I went to my first metal concert last week! I saw Knoll, No Cure, Brujeria, and Cattle Decapitation. I've learned that I really need to start bringing ear protection to concerts, especially with how loud this one was, but I had a great time! I've been listening to Cattle Decapitation at an age that would be a little too young for their lyrical matter (and a certain music video they have), but they've been a constant in my music taste throughout the years so I absolutely could not pass this opportunity up. The frontman looked tired so I feel bad for him, but the performance was still incredible! I miss them all already.

3)

The friends I have who are aware of C's existence acknowledge that he fumbled me hard. It feels really validating for me. I'm sad that I still miss him. I'm not entirely sure if I'll ever get over this, even with the barrage of "you'll find someone like that again" sentiments I get when I vent about him with somebody. I hate the fact that someone else will have him and it won't be me.

4)

I'm craving romantic connection again. I'm leaning towards my sapphism, but I would take anyone as long as I liked them and they liked me. I am really, very lonely, but I can't entertain romantic or sexual relations now. Or maybe I'm looking for someone to look forward to or to give me a reason to live again? I can't tell. All I know is that I am lonely and I hate it.

5)

More medical worries that I don't know if I should get checked because of medical gaslighting! Yay!

~

This is going to be a heavier part of the updates above, but in regards to #1, I have this pipe dream still that I can somehow go abroad shortly after leaving my abusers. Not necessarily to escape from them "harder", but it's more of this feeling that I want to go elsewhere to finally hit the reset button on my life. I turned 25 exactly a month ago and I've barely done anything with my life; traveling internationally has been a dream of mine since I was a kid, and I want to exercise my autonomy in something that is fun and exciting. I wanted to meet new people and be somewhere foreign and new last year after finalizing my decision on where I wanted to go—and it was ripped out from under me. The thing that sucks is that I'm obviously still in poverty and even with the money I have made, I have to dedicate it to leaving my abusers, finding somewhere to live, etc.. And Denmark is very expensive. I have $1,270 soon and I could get up to $1,500+ if the other stuff I have sells eventually, that will go towards my freedom. International trips 100% cost a lot more than that, but it would be nice putting that money towards something fun and/or productive...

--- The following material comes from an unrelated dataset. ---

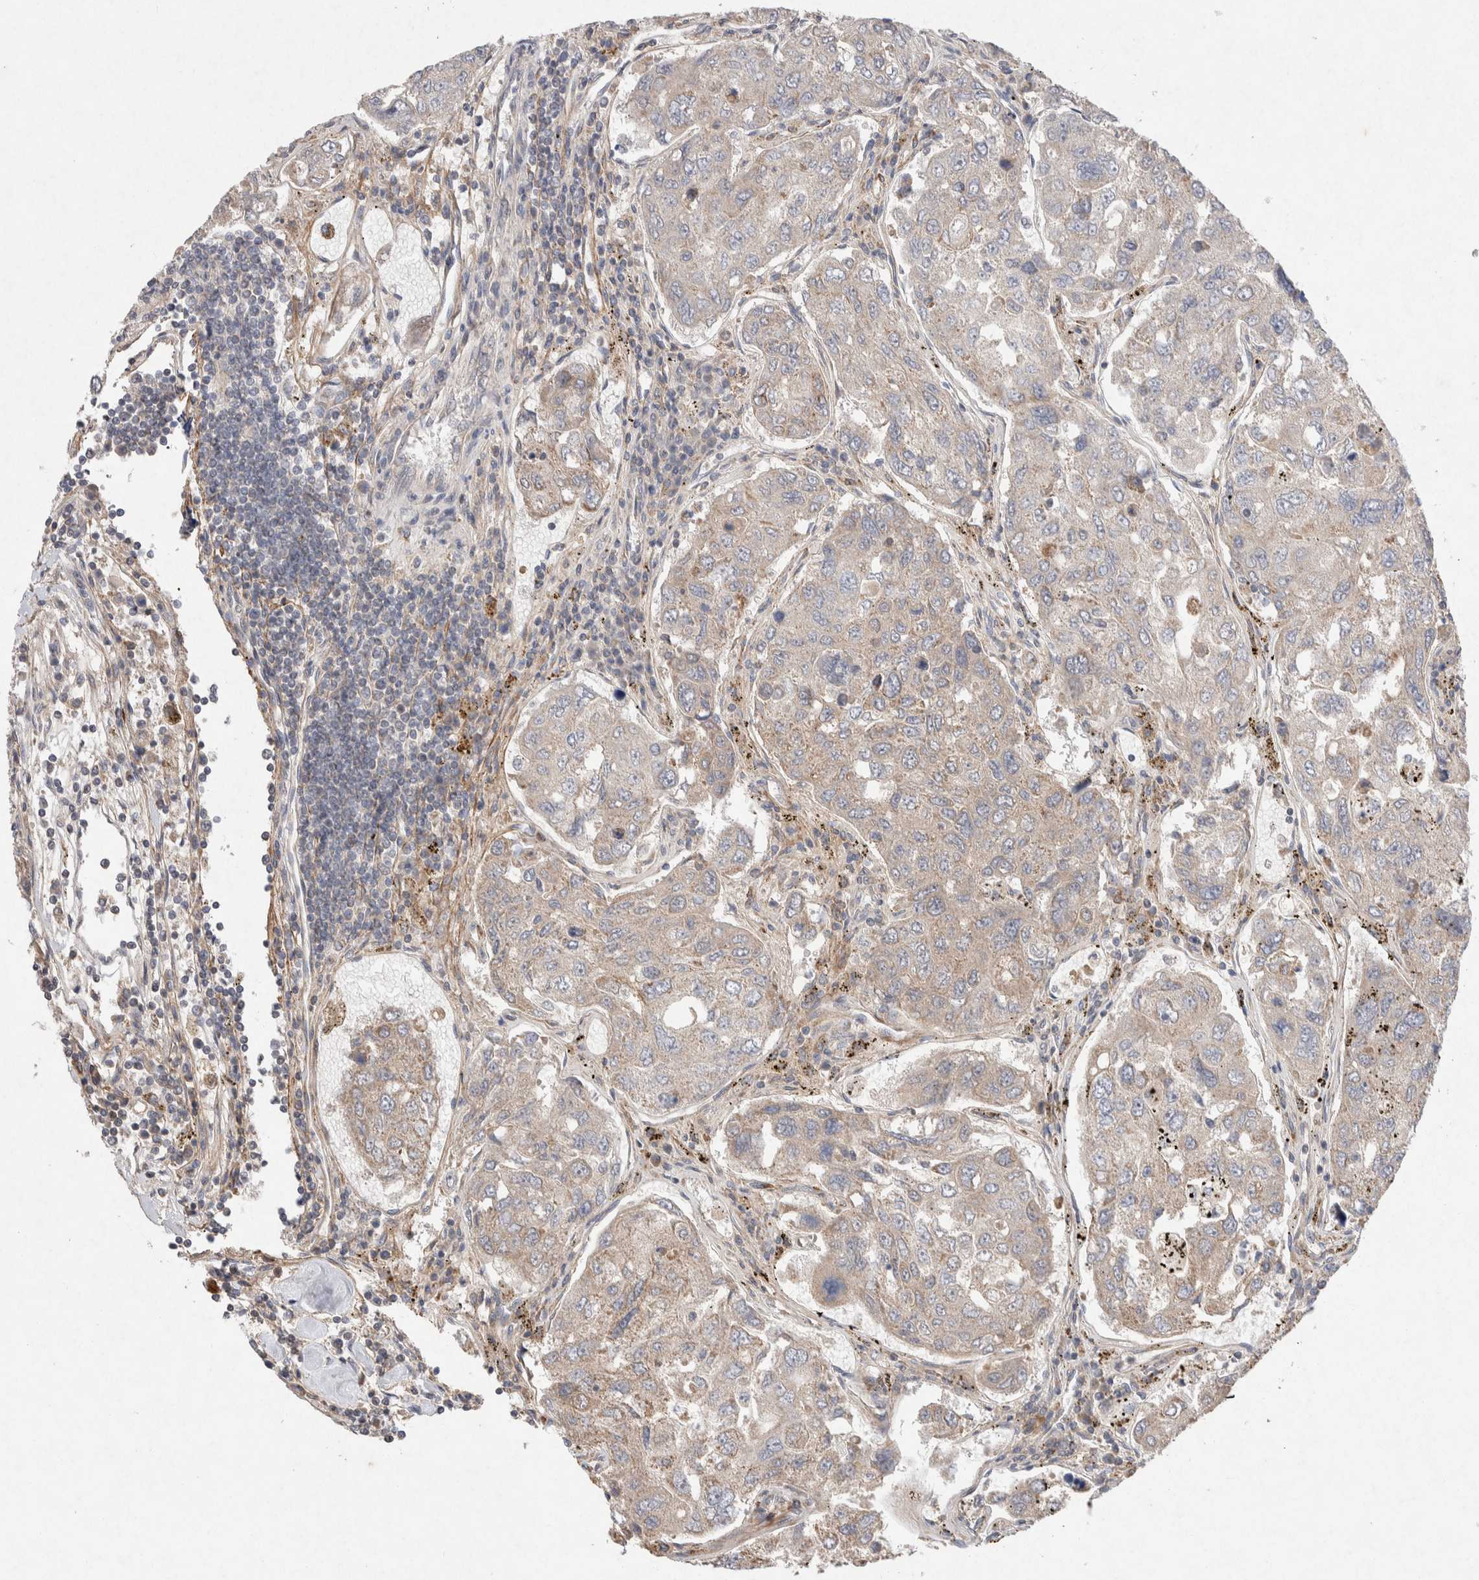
{"staining": {"intensity": "weak", "quantity": "25%-75%", "location": "cytoplasmic/membranous"}, "tissue": "urothelial cancer", "cell_type": "Tumor cells", "image_type": "cancer", "snomed": [{"axis": "morphology", "description": "Urothelial carcinoma, High grade"}, {"axis": "topography", "description": "Lymph node"}, {"axis": "topography", "description": "Urinary bladder"}], "caption": "About 25%-75% of tumor cells in urothelial cancer reveal weak cytoplasmic/membranous protein positivity as visualized by brown immunohistochemical staining.", "gene": "CMTM4", "patient": {"sex": "male", "age": 51}}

A friend of mine with C-PTSD who also grew up poor has been trying to let me down gently that it's okay if I never get to go abroad in my lifetime because plenty of people go their entire lives without doing it. I get the sentiment, but it hurts even just gently being nudged away from a dream of mine. I don't know if I should accept that as a form of "fate" or not. I'm glad I have a genuine interest in traveling and a curiosity for other places that isn't rooted in a coexisting desire to escape, but I don't want an enthusiasm of mine to be extinguished. Am I delusional for this? Especially because I want to do it as soon as possible?

~

But yeah. This is all what's been going on in my world and my brain. Wish me luck in my endeavors—I'm really going to need it.